Agents from the U.S. Federal Bureau of Investigation visited an office belonging to the operator of a casino on the remote U.S. island of Saipan that has attracted attention for its huge revenues, according to a local legislator and residents.
FBI personnel, accompanied by uniformed police officers, arrived Thursday morning at a local office used by Imperial Pacific International Holdings Ltd., the Hong Kong-based company that owns the Best Sunshine Live casino, local residents said.

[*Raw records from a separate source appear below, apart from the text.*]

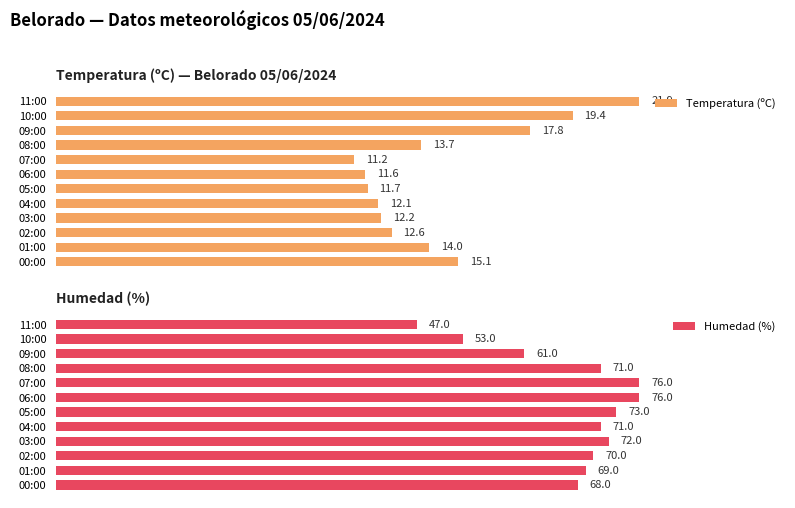

How many data points in Temperatura (ºC) are above 13?

6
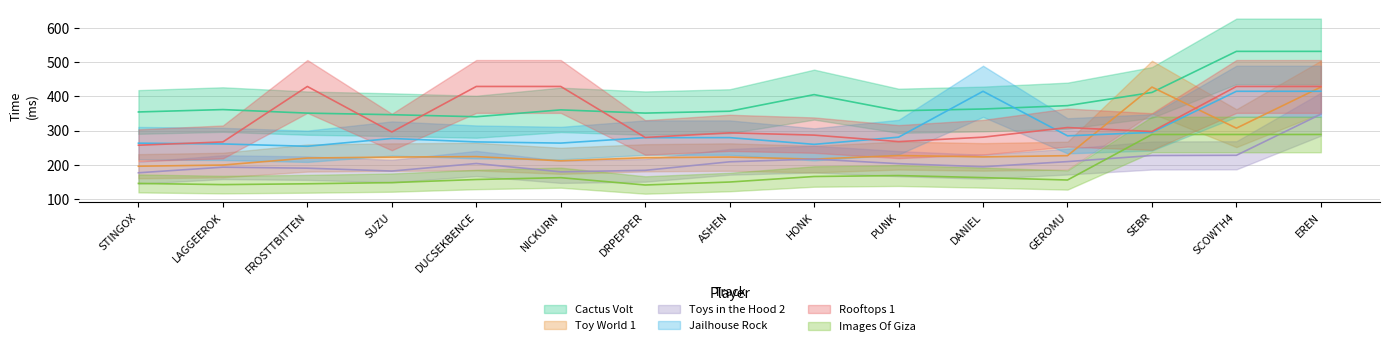

What are all the series names shown in the legend?

Cactus Volt, Toy World 1, Toys in the Hood 2, Jailhouse Rock, Rooftops 1, Images Of Giza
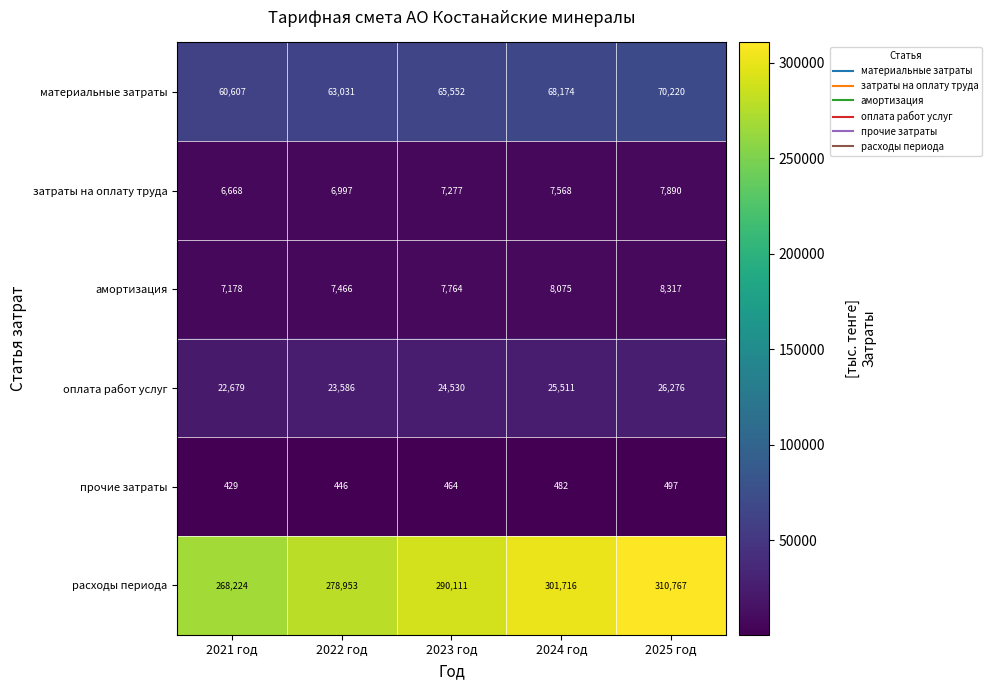

Reading left to right, list all the values displayed in this chart.

материальные затраты: 60607	63031	65552	68174	70220
затраты на оплату труда: 6668	6997	7277	7568	7890
амортизация: 7178	7466	7764	8075	8317
оплата работ услуг: 22679	23586	24530	25511	26276
прочие затраты: 429	446	464	482	497
расходы периода: 268224	278953	290111	301716	310767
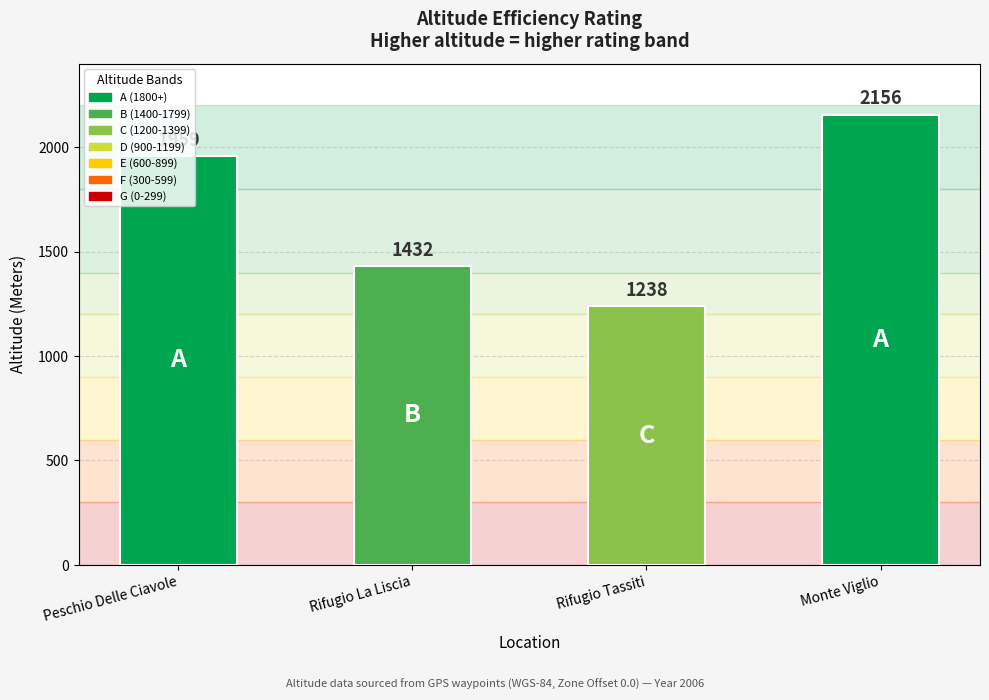

Rank the categories by value from highest to lowest.

Monte Viglio, Peschio Delle Ciavole, Rifugio La Liscia, Rifugio Tassiti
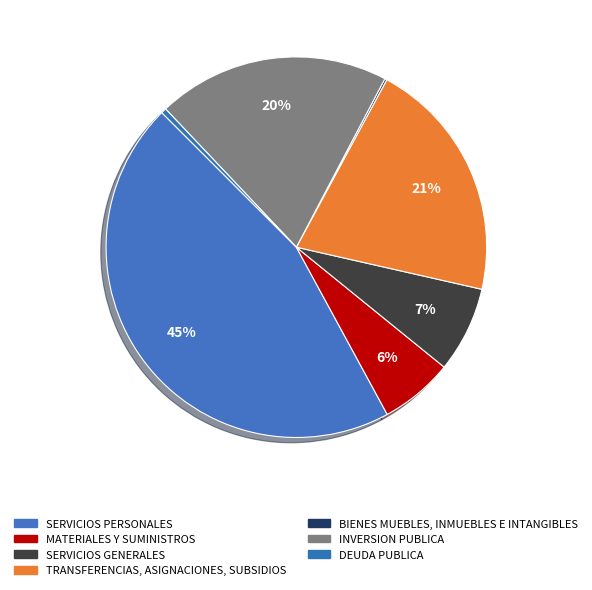

To the nearest percent, what is the average slice percentage?

14%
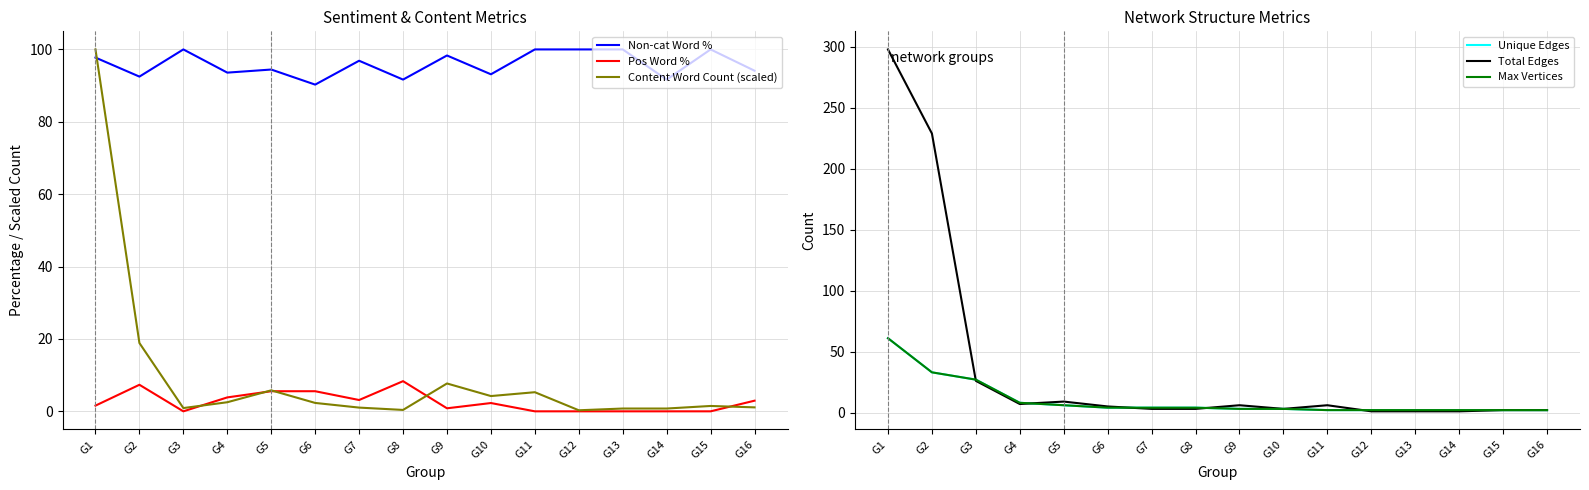

How many categories are shown in the chart?

16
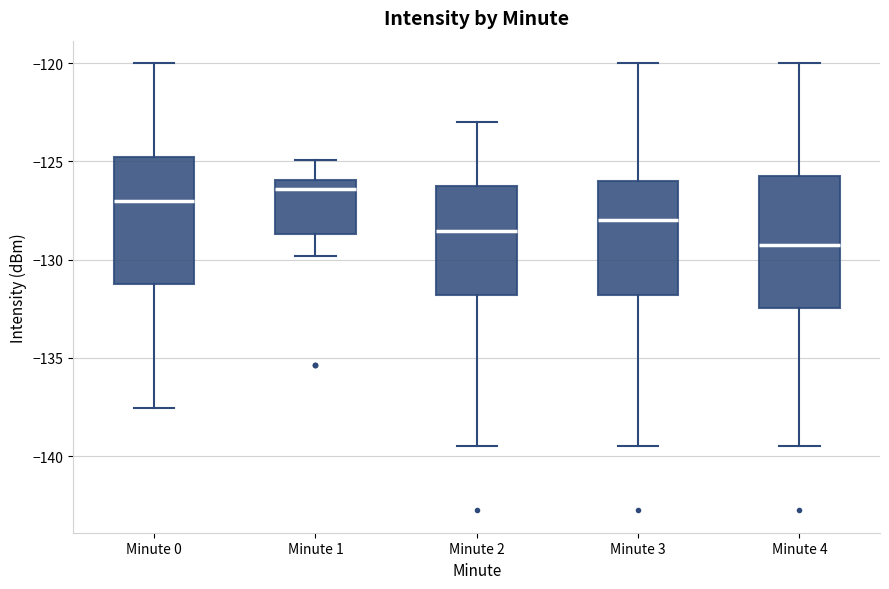

Where does the lower whisker of the box for Minute 0 end on the y-axis? The values are not printed on the chart, so give them approximately, as read against the axis.

-137.5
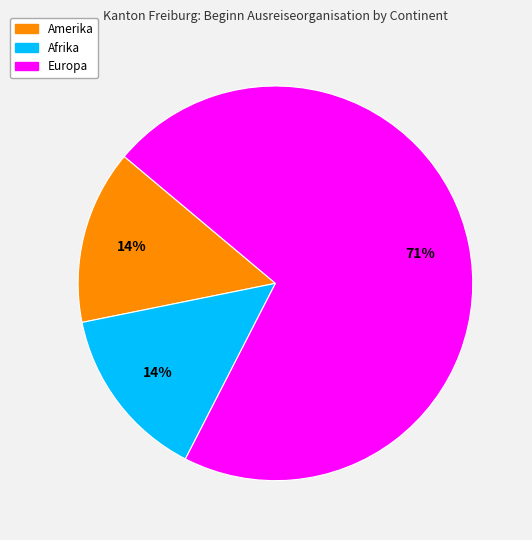

What is the largest slice in the pie chart?

Europa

They stayed for several hours, with local police blocking access to the building.
“There definitely was some kind of investigation or raid being done," said Ed Propst, a member of the territorial legislature. "It appears to be a joint effort between local and federal authorities."
In a stock exchange statement Friday, Imperial Pacific said "neither the Group nor any of its staff has received any investigation notice from any of the U.S. Federal Bureau of Investigation or government departments."
The FBI "is not in a position to comment at this time" on any enforcement actions in Saipan, Michele Ernst, a spokeswoman for the bureau in Hawaii, whose jurisdiction includes the island, said on Thursday.
Saipan local television, KSPN2, reported Thursday that there was an FBI raid at the Best Sunshine office. It’s not known whether Imperial Pacific was the target of any investigation or what law enforcement officials may have been seeking.
Shares of Imperial Pacific traded 5.6 percent lower at 2:11 p.m. in Hong Kong, after falling as much as 17 percent.
Saipan, an island of 50,000 residents closer to China than to Hawaii, relaxed rules on casinos in 2014 and soon awarded Imperial Pacific exclusive rights to open casinos there. The casino, run by an executive who cut his teeth in Atlantic City casinos then owned by Donald Trump, enlisted a slate of luminary overseers including former leaders of both the Republican and Democratic national parties in the U.S.
Its board members include James Woolsey, who ran the U.S. Central Intelligence Agency in the early 1990s and was among national-security advisers to Trump’s presidential campaign. Former FBI director Louis Freeh and Ed Rendell, a former Pennsylvania governor and Democratic National Committee chairman, sit on an advisory committee, as does Haley Barbour, the ex-Mississippi governor and Republican National Committee chairman who’s now a prominent lobbyist.
Woolsey, Freeh and Barbour didn’t immediately respond to requests for comment.